▶ _Directions for this task_:
Lines from the one with "nose: (90, 63)" up to and including the one with "right shoulder: (1165, 405)" are to be copied exactly from the records below, without their pictures.

..............................

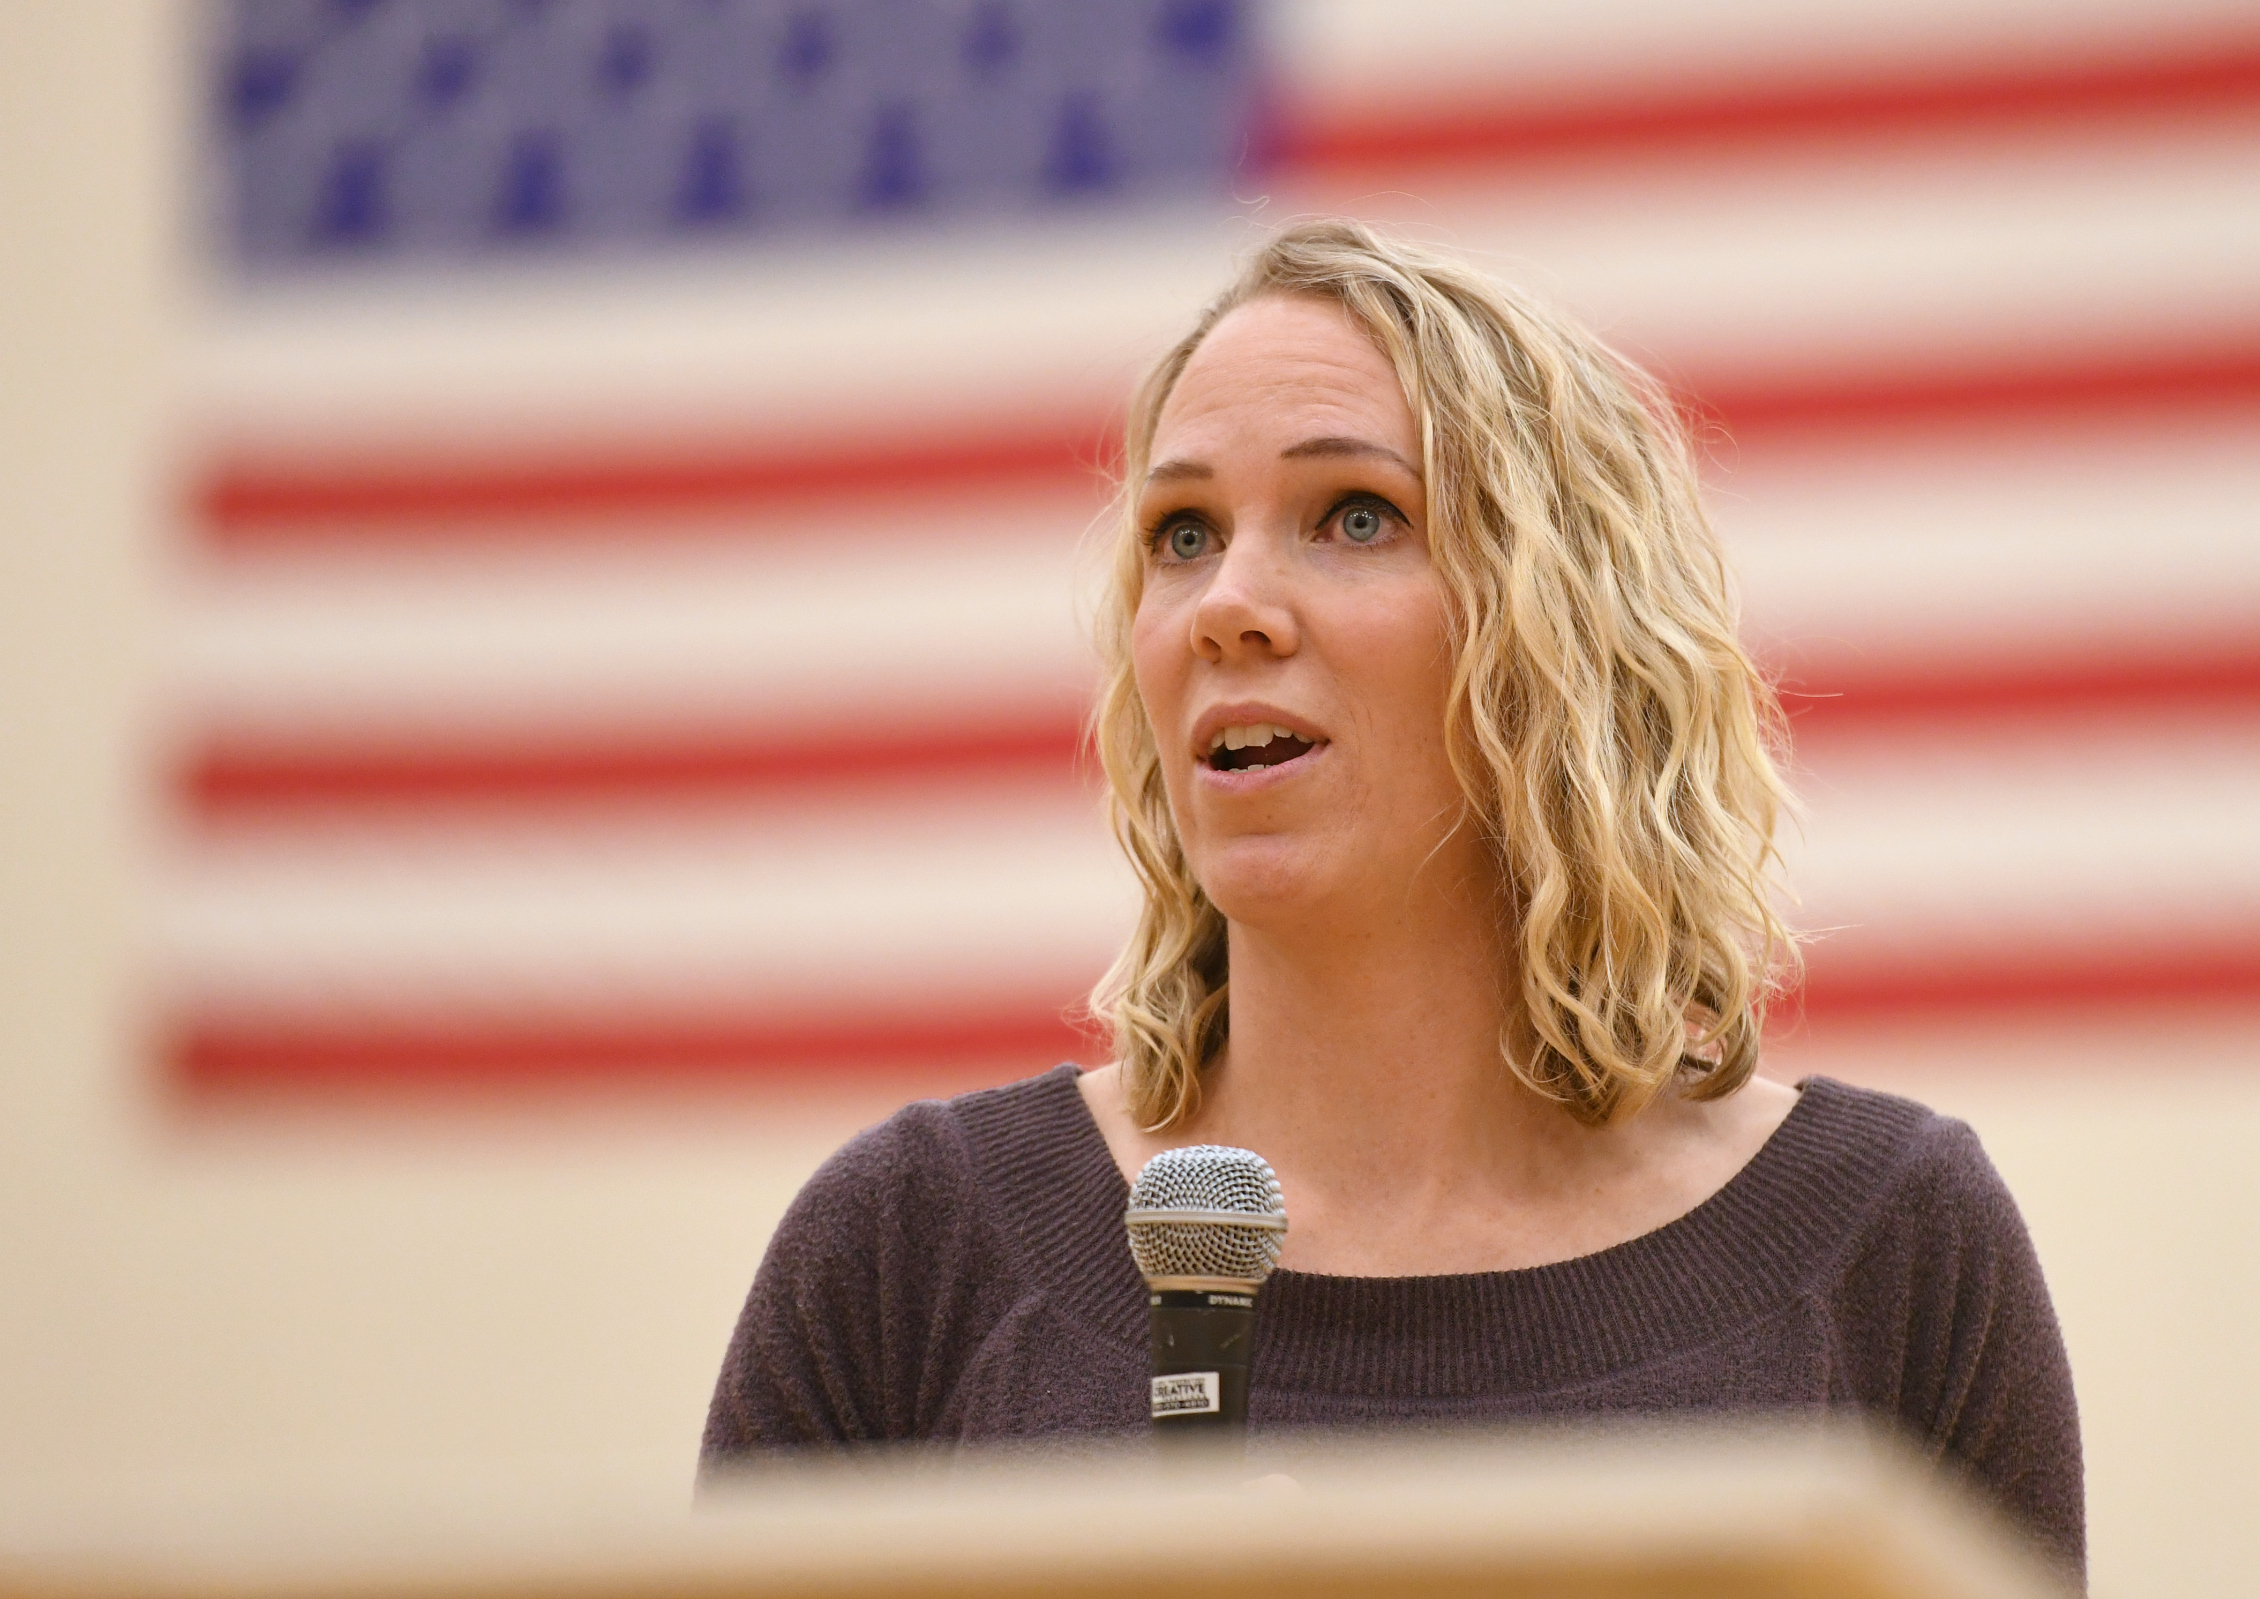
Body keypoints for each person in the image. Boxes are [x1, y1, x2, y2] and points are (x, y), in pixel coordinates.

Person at [702, 219, 2083, 1581]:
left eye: (1354, 517)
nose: (1225, 605)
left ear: (1560, 632)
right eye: (1181, 535)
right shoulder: (907, 1251)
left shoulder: (1892, 1244)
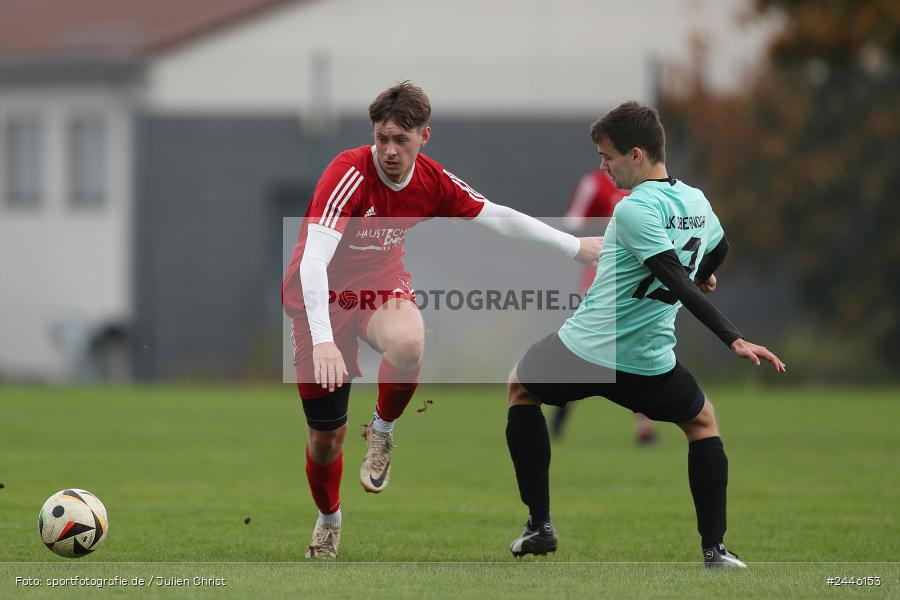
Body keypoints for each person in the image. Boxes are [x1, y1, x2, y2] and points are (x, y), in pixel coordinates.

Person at [282, 81, 601, 559]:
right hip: (319, 301)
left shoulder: (432, 181)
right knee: (326, 440)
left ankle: (383, 433)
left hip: (378, 288)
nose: (389, 151)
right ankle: (329, 519)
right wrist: (324, 340)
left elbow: (498, 216)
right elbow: (313, 262)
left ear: (424, 137)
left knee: (409, 342)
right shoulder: (347, 173)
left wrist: (574, 247)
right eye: (382, 138)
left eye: (401, 141)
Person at [504, 101, 786, 568]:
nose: (603, 166)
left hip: (587, 349)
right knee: (702, 424)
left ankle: (540, 524)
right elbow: (718, 247)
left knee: (519, 387)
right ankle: (715, 550)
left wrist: (731, 336)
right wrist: (705, 273)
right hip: (649, 361)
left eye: (608, 156)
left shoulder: (633, 209)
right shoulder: (696, 200)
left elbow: (674, 277)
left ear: (636, 154)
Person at [552, 168, 656, 444]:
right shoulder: (595, 183)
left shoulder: (651, 187)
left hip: (640, 280)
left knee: (633, 347)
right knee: (603, 347)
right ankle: (561, 405)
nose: (606, 161)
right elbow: (572, 225)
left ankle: (643, 426)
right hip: (602, 277)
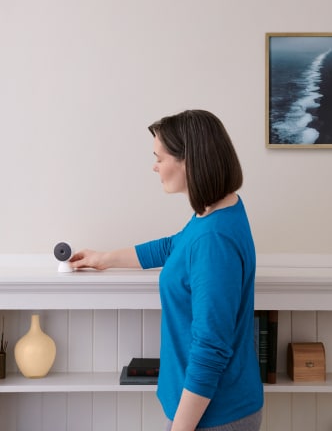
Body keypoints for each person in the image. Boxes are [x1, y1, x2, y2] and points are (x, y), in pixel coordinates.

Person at [69, 109, 263, 431]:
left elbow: (211, 348)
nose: (155, 166)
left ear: (189, 160)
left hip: (214, 416)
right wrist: (105, 258)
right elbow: (175, 245)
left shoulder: (213, 240)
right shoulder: (216, 213)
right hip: (207, 411)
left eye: (159, 157)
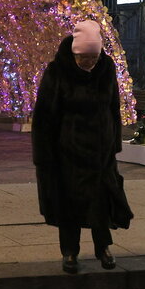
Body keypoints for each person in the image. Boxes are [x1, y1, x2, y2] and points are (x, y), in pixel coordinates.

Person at [31, 20, 132, 274]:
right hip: (68, 151)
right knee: (69, 204)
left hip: (100, 151)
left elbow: (113, 108)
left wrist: (114, 144)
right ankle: (70, 252)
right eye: (85, 58)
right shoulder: (57, 71)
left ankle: (103, 248)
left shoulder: (106, 68)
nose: (90, 63)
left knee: (101, 202)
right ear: (75, 53)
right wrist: (44, 155)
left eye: (94, 58)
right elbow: (44, 117)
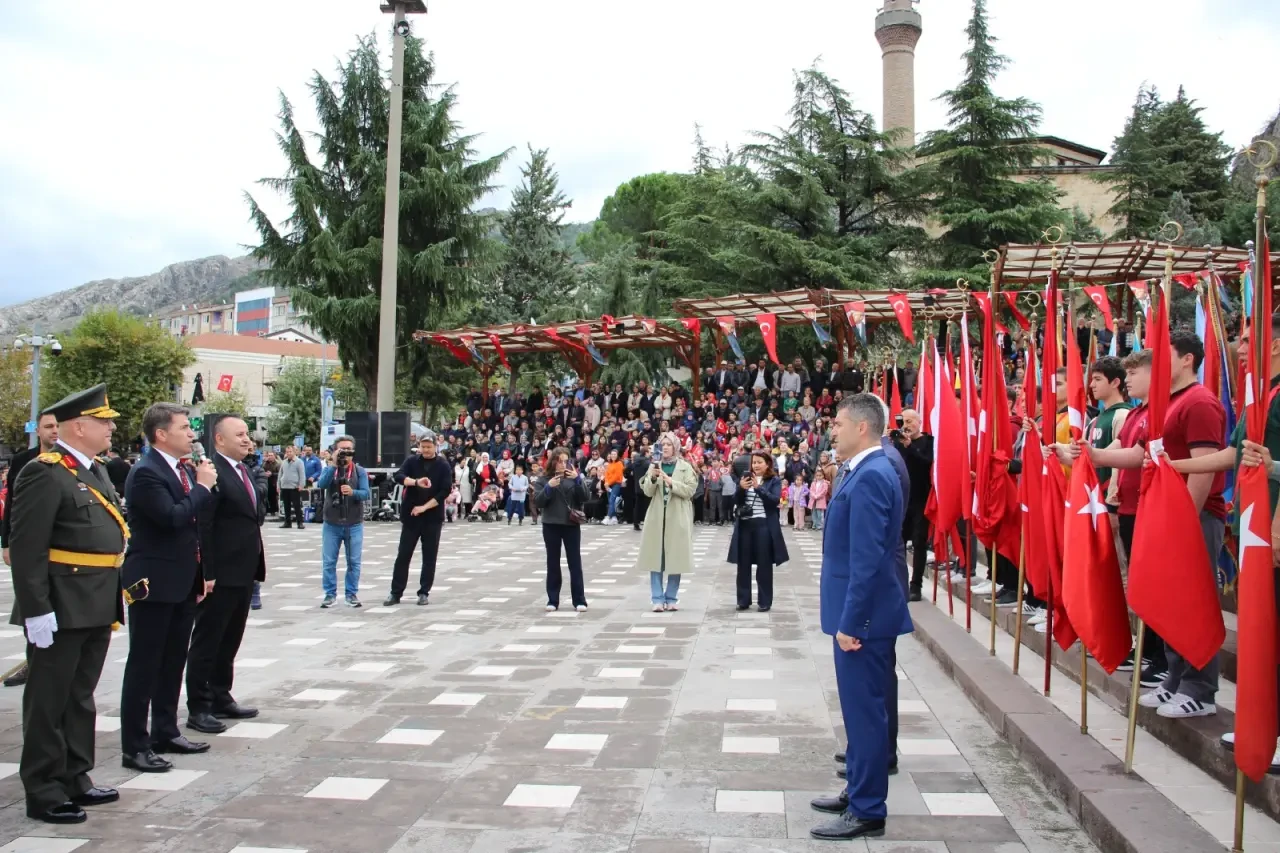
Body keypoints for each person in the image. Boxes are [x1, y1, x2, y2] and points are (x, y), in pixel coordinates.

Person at [1073, 332, 1226, 718]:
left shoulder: (1200, 401)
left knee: (1192, 599)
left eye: (1164, 357)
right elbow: (1140, 454)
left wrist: (1183, 523)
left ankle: (1200, 688)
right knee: (1169, 598)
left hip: (1193, 517)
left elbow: (1203, 466)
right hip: (1162, 517)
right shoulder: (1165, 405)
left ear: (1187, 360)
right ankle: (1175, 677)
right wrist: (1090, 453)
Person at [9, 385, 128, 824]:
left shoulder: (93, 470)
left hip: (96, 599)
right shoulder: (45, 472)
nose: (111, 428)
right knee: (48, 699)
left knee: (80, 696)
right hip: (60, 603)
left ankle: (75, 774)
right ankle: (43, 788)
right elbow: (27, 549)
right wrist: (36, 609)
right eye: (104, 421)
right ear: (80, 426)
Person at [810, 394, 912, 841]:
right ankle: (858, 789)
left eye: (838, 423)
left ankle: (868, 807)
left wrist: (851, 622)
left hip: (864, 620)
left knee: (865, 714)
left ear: (863, 428)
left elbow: (868, 560)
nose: (832, 430)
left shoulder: (872, 475)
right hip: (861, 615)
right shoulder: (863, 469)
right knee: (858, 713)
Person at [185, 415, 266, 736]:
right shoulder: (211, 472)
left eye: (248, 434)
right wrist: (207, 571)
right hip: (220, 573)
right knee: (208, 640)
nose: (248, 440)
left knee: (231, 638)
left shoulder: (242, 469)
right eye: (240, 434)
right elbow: (204, 524)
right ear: (219, 440)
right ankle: (199, 705)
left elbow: (254, 515)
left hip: (244, 570)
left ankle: (221, 694)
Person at [0, 411, 59, 689]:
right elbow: (12, 504)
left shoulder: (70, 459)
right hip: (29, 544)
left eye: (58, 426)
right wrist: (6, 542)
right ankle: (30, 659)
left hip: (59, 549)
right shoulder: (25, 460)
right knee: (30, 604)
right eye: (48, 426)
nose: (54, 431)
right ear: (38, 430)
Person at [385, 434, 451, 607]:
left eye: (429, 446)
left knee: (429, 557)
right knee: (403, 555)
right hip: (411, 517)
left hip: (432, 517)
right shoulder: (412, 461)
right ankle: (395, 592)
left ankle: (423, 592)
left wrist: (424, 507)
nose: (426, 450)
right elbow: (398, 476)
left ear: (436, 446)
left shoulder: (443, 465)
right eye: (423, 446)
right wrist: (415, 482)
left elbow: (445, 491)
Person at [638, 433, 697, 612]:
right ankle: (657, 598)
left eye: (668, 444)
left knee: (675, 558)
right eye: (662, 444)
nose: (664, 448)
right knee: (655, 557)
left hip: (678, 516)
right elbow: (647, 492)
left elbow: (690, 490)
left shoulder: (685, 467)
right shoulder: (654, 466)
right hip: (657, 516)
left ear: (676, 447)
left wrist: (671, 482)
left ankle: (671, 598)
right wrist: (654, 477)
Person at [728, 451, 789, 612]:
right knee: (743, 565)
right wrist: (741, 489)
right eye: (754, 462)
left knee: (764, 565)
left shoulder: (774, 480)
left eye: (759, 462)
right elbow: (735, 500)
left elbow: (774, 501)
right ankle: (743, 600)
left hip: (764, 526)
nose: (756, 465)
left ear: (767, 464)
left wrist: (758, 488)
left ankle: (764, 601)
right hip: (745, 526)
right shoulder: (745, 479)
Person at [317, 436, 371, 608]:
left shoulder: (359, 471)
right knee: (329, 561)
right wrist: (333, 464)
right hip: (331, 522)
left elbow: (366, 493)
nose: (345, 454)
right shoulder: (330, 469)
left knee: (354, 561)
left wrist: (352, 492)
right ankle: (330, 594)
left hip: (354, 523)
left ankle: (351, 594)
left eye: (349, 450)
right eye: (342, 450)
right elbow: (321, 484)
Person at [534, 448, 589, 612]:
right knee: (552, 562)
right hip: (551, 524)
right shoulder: (543, 479)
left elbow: (586, 497)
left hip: (571, 524)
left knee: (575, 563)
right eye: (559, 460)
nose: (563, 464)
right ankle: (552, 599)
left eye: (566, 460)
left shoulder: (573, 478)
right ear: (553, 462)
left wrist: (578, 480)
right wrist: (548, 487)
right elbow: (538, 502)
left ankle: (579, 600)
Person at [277, 445, 306, 530]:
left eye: (290, 451)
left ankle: (300, 522)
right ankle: (287, 522)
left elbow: (302, 474)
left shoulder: (299, 462)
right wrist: (278, 485)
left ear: (294, 452)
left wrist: (301, 485)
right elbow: (280, 474)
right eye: (287, 452)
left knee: (297, 506)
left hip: (294, 487)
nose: (289, 453)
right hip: (284, 487)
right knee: (286, 506)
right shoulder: (284, 462)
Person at [809, 467, 830, 531]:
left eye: (820, 475)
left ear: (823, 476)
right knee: (814, 513)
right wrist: (814, 495)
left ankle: (819, 525)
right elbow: (811, 490)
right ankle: (814, 524)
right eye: (817, 475)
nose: (818, 477)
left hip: (820, 500)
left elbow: (824, 491)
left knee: (820, 514)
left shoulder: (824, 484)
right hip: (813, 500)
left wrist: (817, 496)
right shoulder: (813, 483)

..............................

▶ _Reply to the task_:
nose: (90, 63)
left knee: (101, 202)
right ear: (75, 53)
right wrist: (44, 155)
left eye: (94, 58)
right elbow: (44, 117)
Body keypoints for each person in the image. Boxes are [x1, y1, x2, y2] and points are (x, y), in pixel coordinates.

Person at [1073, 332, 1226, 718]:
left shoulder: (1200, 401)
left knee: (1192, 599)
left eye: (1164, 357)
right elbow: (1140, 454)
left wrist: (1183, 523)
left ankle: (1200, 688)
right knee: (1169, 598)
left hip: (1193, 517)
left elbow: (1203, 466)
right hip: (1162, 517)
right shoulder: (1165, 405)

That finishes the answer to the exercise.